In a nutshell, what is the link between bank consolidation and opportunities for fund administrators to offer banking services? Why is that a logical development?
It’s not so much linked to consolidation in general, but to the specific round of consolidation we’ve observed in regional bank activity in the US over the past year. When you have such events, managers and participants in the market start to think about counterparty risk, safety, credit risk exposures, etc.
When we started to see that, we proactively leaned in to remind the market that we are here. We’re an investor and asset services provider, but we also have within our division, a fully licensed bank in Cayman as well as a fully licensed bank in the European Union, in Luxembourg and banking branches in London, Singapore and New York.
As part of the Trust Bank division of a Japanese banking group – one of the biggest balance sheets in the world, we have one of the strongest credit ratings on the street, with a substantial amount of capital. We took the opportunity to remind firms who were reviewing their banking and liquidity decisions that there’s tremendous benefits to partnering with a bank that has significant capital and balance sheet strength.
On top of that, we have a broad range of services in addition to banking. We orchestrate scalable and flexible solutions across the entire investment value chain, so our asset manager, hedge fund and asset owner clients can focus on growth. We cover everything from fund administration, middle office operations, banking, FX currency overlay and more. When you put that all together you have a one-stop shop, that comes with a single client interface through our client-facing technology.
I think this is a key differentiator for us. If you look at the investor and asset services market broadly speaking, you have the large bank-owned investor services shops, who have a broad offering but are weighted towards traditional strategies, and then on the alternatives side, you have a lot of smaller independent and sponsor backed shops. Obviously, with the growth in private market assets, the bigger bank-owned shops have been getting into that alternative space, but traditionally, most of the assets they administer are long-only. That’s how their investment services franchises tilted. The independents, by contrast, are much more alt focused: real assets, hedge funds, etc.
We’re unique in the sense that we are bank-backed, with a great credit rating, balance sheet and banking products, but almost exclusively alternatives focused. Private markets, hedge funds and the alternative space generally, is really in our DNA.

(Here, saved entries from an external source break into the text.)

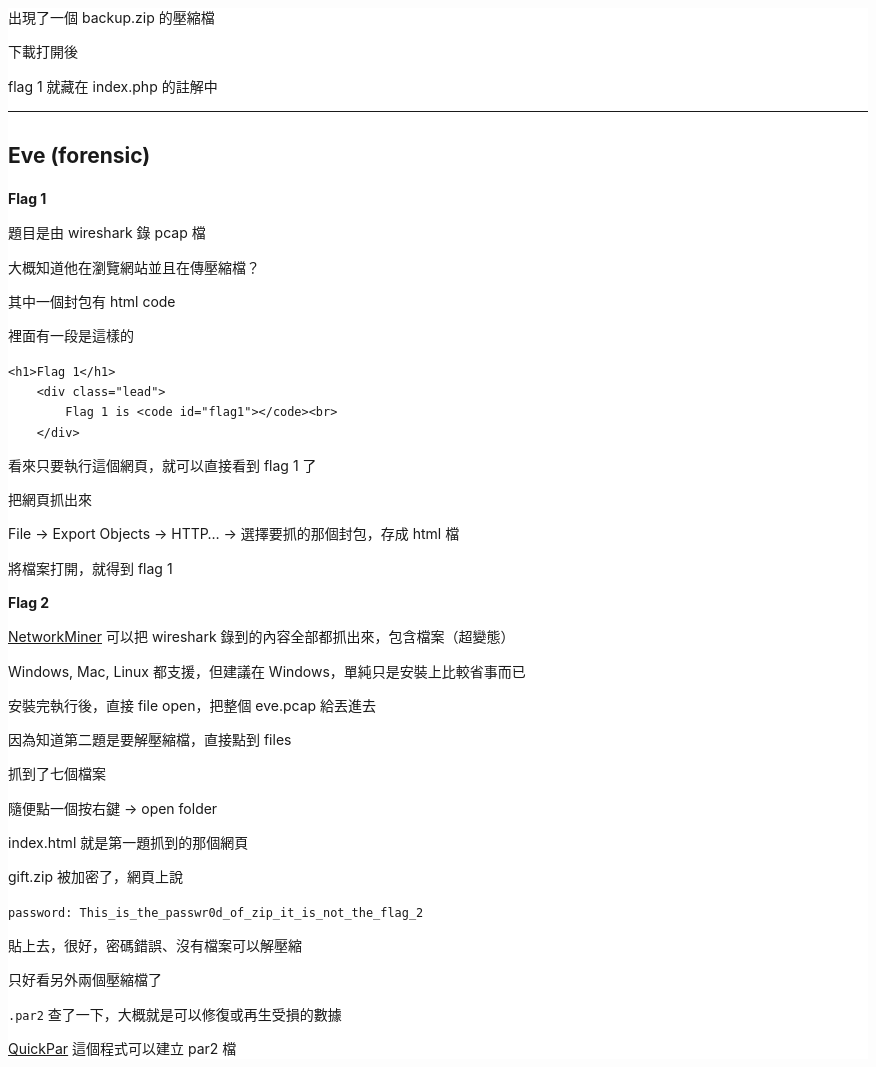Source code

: 出現了一個 backup.zip 的壓縮檔

下載打開後

flag 1 就藏在 index.php 的註解中

----------

<h2 id = "Eve">Eve (forensic)</h2>

**Flag 1**

題目是由 wireshark 錄 pcap 檔

大概知道他在瀏覽網站並且在傳壓縮檔？

其中一個封包有 html code

裡面有一段是這樣的

```
<h1>Flag 1</h1>
    <div class="lead">
        Flag 1 is <code id="flag1"></code><br>
    </div>
```

看來只要執行這個網頁，就可以直接看到 flag 1 了

把網頁抓出來

File -> Export Objects -> HTTP… -> 選擇要抓的那個封包，存成 html 檔

將檔案打開，就得到 flag 1

**Flag 2**

[NetworkMiner](http://www.netresec.com/?page=NetworkMiner) 可以把 wireshark 錄到的內容全部都抓出來，包含檔案（超變態）

Windows, Mac, Linux 都支援，但建議在 Windows，單純只是安裝上比較省事而已

安裝完執行後，直接 file open，把整個 eve.pcap 給丟進去

因為知道第二題是要解壓縮檔，直接點到 files

抓到了七個檔案

隨便點一個按右鍵 -> open folder

index.html 就是第一題抓到的那個網頁

gift.zip 被加密了，網頁上說

```
password: This_is_the_passwr0d_of_zip_it_is_not_the_flag_2
```

貼上去，很好，密碼錯誤、沒有檔案可以解壓縮

只好看另外兩個壓縮檔了

`.par2` 查了一下，大概就是可以修復或再生受損的數據

[QuickPar](http://www.quickpar.org.uk/) 這個程式可以建立 par2 檔

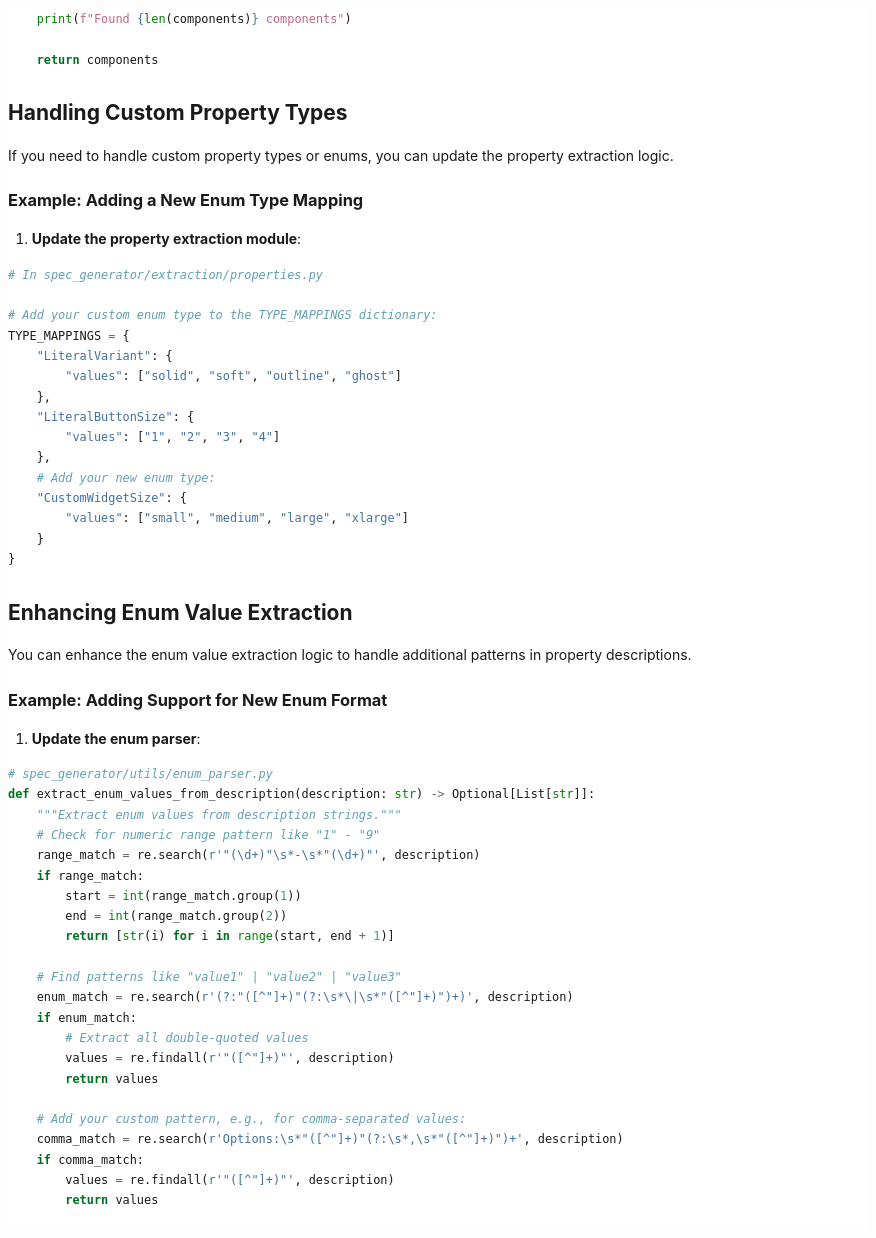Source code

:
 ```python
    print(f"Found {len(components)} components")
    
    return components
```

## Handling Custom Property Types

If you need to handle custom property types or enums, you can update the property extraction logic.

### Example: Adding a New Enum Type Mapping

1. **Update the property extraction module**:

```python
# In spec_generator/extraction/properties.py

# Add your custom enum type to the TYPE_MAPPINGS dictionary:
TYPE_MAPPINGS = {
    "LiteralVariant": {
        "values": ["solid", "soft", "outline", "ghost"]
    },
    "LiteralButtonSize": {
        "values": ["1", "2", "3", "4"]
    },
    # Add your new enum type:
    "CustomWidgetSize": {
        "values": ["small", "medium", "large", "xlarge"]
    }
}
```

## Enhancing Enum Value Extraction

You can enhance the enum value extraction logic to handle additional patterns in property descriptions.

### Example: Adding Support for New Enum Format

1. **Update the enum parser**:

```python
# spec_generator/utils/enum_parser.py
def extract_enum_values_from_description(description: str) -> Optional[List[str]]:
    """Extract enum values from description strings."""
    # Check for numeric range pattern like "1" - "9"
    range_match = re.search(r'"(\d+)"\s*-\s*"(\d+)"', description)
    if range_match:
        start = int(range_match.group(1))
        end = int(range_match.group(2))
        return [str(i) for i in range(start, end + 1)]
    
    # Find patterns like "value1" | "value2" | "value3"
    enum_match = re.search(r'(?:"([^"]+)"(?:\s*\|\s*"([^"]+)")+)', description)
    if enum_match:
        # Extract all double-quoted values
        values = re.findall(r'"([^"]+)"', description)
        return values
        
    # Add your custom pattern, e.g., for comma-separated values:
    comma_match = re.search(r'Options:\s*"([^"]+)"(?:\s*,\s*"([^"]+)")+', description)
    if comma_match:
        values = re.findall(r'"([^"]+)"', description)
        return values
        
```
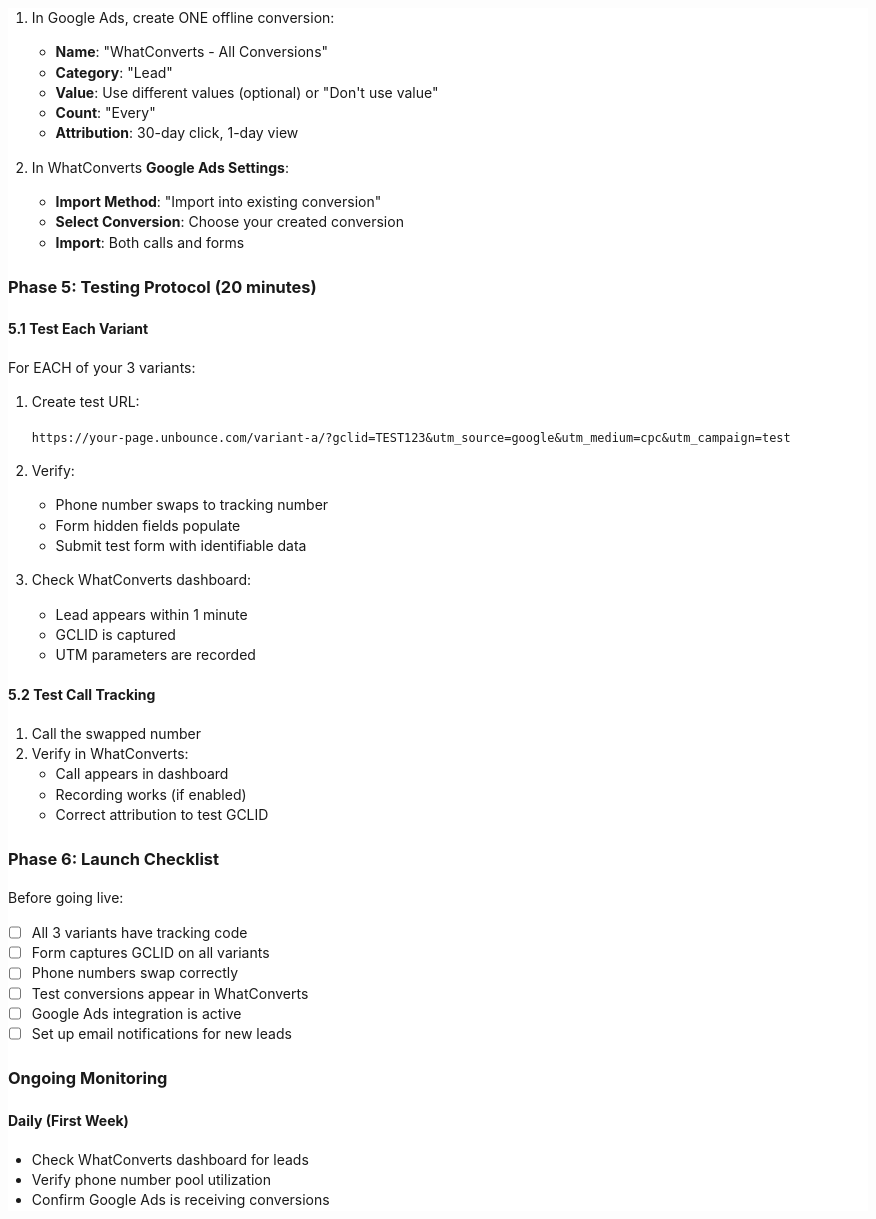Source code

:1. In Google Ads, create ONE offline conversion:
   - **Name**: "WhatConverts - All Conversions"
   - **Category**: "Lead"
   - **Value**: Use different values (optional) or "Don't use value"
   - **Count**: "Every"
   - **Attribution**: 30-day click, 1-day view

2. In WhatConverts **Google Ads Settings**:
   - **Import Method**: "Import into existing conversion"
   - **Select Conversion**: Choose your created conversion
   - **Import**: Both calls and forms

### Phase 5: Testing Protocol (20 minutes)

#### 5.1 Test Each Variant
For EACH of your 3 variants:

1. Create test URL:
   ```
   https://your-page.unbounce.com/variant-a/?gclid=TEST123&utm_source=google&utm_medium=cpc&utm_campaign=test
   ```

2. Verify:
   - Phone number swaps to tracking number
   - Form hidden fields populate
   - Submit test form with identifiable data

3. Check WhatConverts dashboard:
   - Lead appears within 1 minute
   - GCLID is captured
   - UTM parameters are recorded

#### 5.2 Test Call Tracking
1. Call the swapped number
2. Verify in WhatConverts:
   - Call appears in dashboard
   - Recording works (if enabled)
   - Correct attribution to test GCLID

### Phase 6: Launch Checklist

Before going live:
- [ ] All 3 variants have tracking code
- [ ] Form captures GCLID on all variants
- [ ] Phone numbers swap correctly
- [ ] Test conversions appear in WhatConverts
- [ ] Google Ads integration is active
- [ ] Set up email notifications for new leads

### Ongoing Monitoring

#### Daily (First Week)
- Check WhatConverts dashboard for leads
- Verify phone number pool utilization
- Confirm Google Ads is receiving conversions
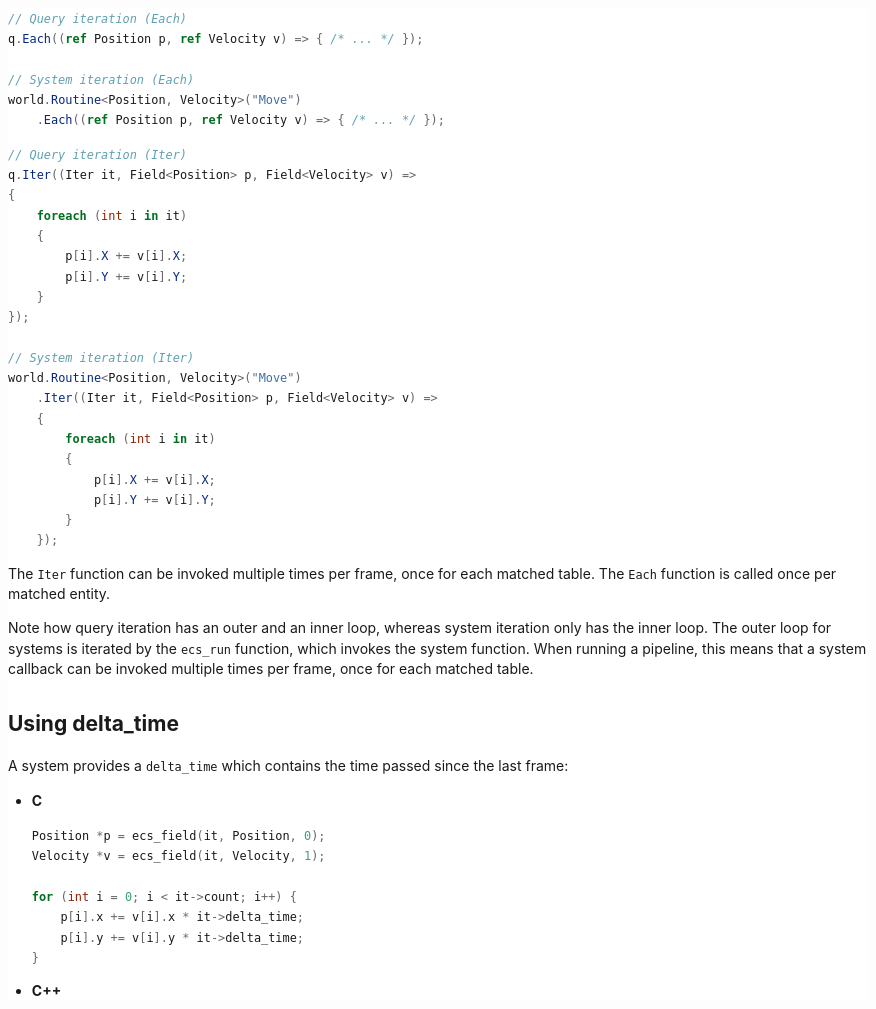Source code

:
 ```cs
// Query iteration (Each)
q.Each((ref Position p, ref Velocity v) => { /* ... */ });

// System iteration (Each)
world.Routine<Position, Velocity>("Move")
    .Each((ref Position p, ref Velocity v) => { /* ... */ });
```
```cs
// Query iteration (Iter)
q.Iter((Iter it, Field<Position> p, Field<Velocity> v) =>
{
    foreach (int i in it) 
    {
        p[i].X += v[i].X;
        p[i].Y += v[i].Y;
    }
});

// System iteration (Iter)
world.Routine<Position, Velocity>("Move")
    .Iter((Iter it, Field<Position> p, Field<Velocity> v) =>
    {
        foreach (int i in it)
        {
            p[i].X += v[i].X;
            p[i].Y += v[i].Y;
        }
    });
```

The `Iter` function can be invoked multiple times per frame, once for each matched table. The `Each` function is called once per matched entity.
</li>
</ul>
</div>

Note how query iteration has an outer and an inner loop, whereas system iteration only has the inner loop. The outer loop for systems is iterated by the `ecs_run` function, which invokes the system function. When running a pipeline, this means that a system callback can be invoked multiple times per frame, once for each matched table.

## Using delta_time
A system provides a `delta_time` which contains the time passed since the last frame:
<div class="flecs-snippet-tabs">
<ul>
<li><b class="tab-title">C</b>

```c
Position *p = ecs_field(it, Position, 0);
Velocity *v = ecs_field(it, Velocity, 1);

for (int i = 0; i < it->count; i++) {
    p[i].x += v[i].x * it->delta_time;
    p[i].y += v[i].y * it->delta_time;
}
```
</li>
<li><b class="tab-title">C++</b>

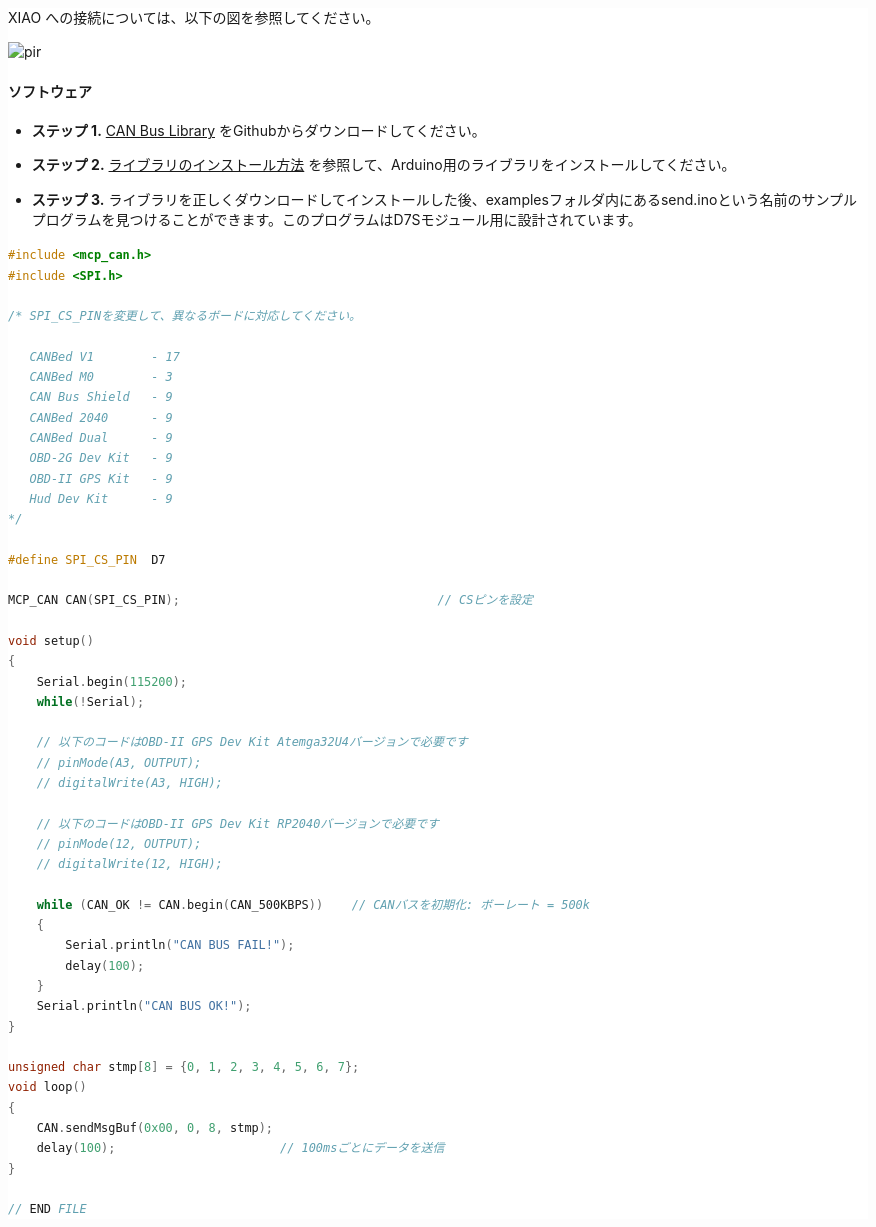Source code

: XIAO への接続については、以下の図を参照してください。

<p style={{textAlign: 'center'}}><img src="https://files.seeedstudio.com/wiki/xiao_can_bus_board/connect.jpg" alt="pir" width={500} height="auto" /></p>

#### ソフトウェア

- **ステップ 1.** [CAN Bus Library](https://github.com/limengdu/Arduino_CAN_BUS_MCP2515) をGithubからダウンロードしてください。

- **ステップ 2.** [ライブラリのインストール方法](https://wiki.seeedstudio.com/How_to_install_Arduino_Library) を参照して、Arduino用のライブラリをインストールしてください。

- **ステップ 3.** ライブラリを正しくダウンロードしてインストールした後、examplesフォルダ内にあるsend.inoという名前のサンプルプログラムを見つけることができます。このプログラムはD7Sモジュール用に設計されています。

```cpp
#include <mcp_can.h>
#include <SPI.h>

/* SPI_CS_PINを変更して、異なるボードに対応してください。

   CANBed V1        - 17
   CANBed M0        - 3
   CAN Bus Shield   - 9
   CANBed 2040      - 9
   CANBed Dual      - 9
   OBD-2G Dev Kit   - 9
   OBD-II GPS Kit   - 9
   Hud Dev Kit      - 9
*/

#define SPI_CS_PIN  D7

MCP_CAN CAN(SPI_CS_PIN);                                    // CSピンを設定

void setup()
{
    Serial.begin(115200);
    while(!Serial);
    
    // 以下のコードはOBD-II GPS Dev Kit Atemga32U4バージョンで必要です
    // pinMode(A3, OUTPUT);
    // digitalWrite(A3, HIGH);
    
    // 以下のコードはOBD-II GPS Dev Kit RP2040バージョンで必要です
    // pinMode(12, OUTPUT);
    // digitalWrite(12, HIGH);
    
    while (CAN_OK != CAN.begin(CAN_500KBPS))    // CANバスを初期化: ボーレート = 500k
    {
        Serial.println("CAN BUS FAIL!");
        delay(100);
    }
    Serial.println("CAN BUS OK!");
}

unsigned char stmp[8] = {0, 1, 2, 3, 4, 5, 6, 7};
void loop()
{
    CAN.sendMsgBuf(0x00, 0, 8, stmp);
    delay(100);                       // 100msごとにデータを送信
}

// END FILE
```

Of those banking relationships or the services provided by the previous banks, whoever they happen to be, which of them are ‘no-brainers’ for you to take on for your fund admin clients and which are a bit of a challenge?
As a result of a tightening credit environment, we saw some pulling back in areas we’re active in, like lending to funds, subscription lines and NAV financing. That was a no-brainer for us, since we have already been aggressively growing this business for some time leveraging our balance sheet and cost of capital.
Another ‘no-brainer’ is foreign exchange, often linked to banking and administration services. As volatility increases in the FX market, managers increasingly see the operational side of managing FX exposure through share class hedging as a non-value add function that they can outsource to us – a global bank with a leading, fully automated service.
We are now growing a team to move more from providing banking associated with fund entities to servicing banking and liquidity needs of the manager directly. That’s where you will see us very active in the market and investing both in people and technology. We believe in long-term relationships that are stable and grow over time. The more solutions we provide clients, the more long-term the relationship is likely to be.
MUFG Investor Services has operational centres in numerous locations globally. What’s the rationale for your geographic spread?
Our philosophy on locations is we don’t want to go low cost. We want to be in high quality locations, with high quality infrastructure. The value of this strategy was proven during the peak of the Covid crisis. We are actively building out more operational centres, but you will always see that they are locations that fit this philosophy.
For example, we recently launched an operational centre in Cyprus, where we have had amazing growth, found excellent talent with appropriate experience, and a real enthusiasm for our business. This human element is also key – we have industry leading metrics on engagement and low attrition, and we seek to be present in areas where we can continue to grow this culture. We are in the process of launching another operational centre in Malaysia given our rapid growth in Asia, particularly in products like FX overlay and private credit. Regarding being closer to clients: we have recently incorporated an entity in Australia for the MUFG Investor Services business to be able to directly interface with clients onshore. High quality locations with high quality infrastructure and workforce are our gold standard.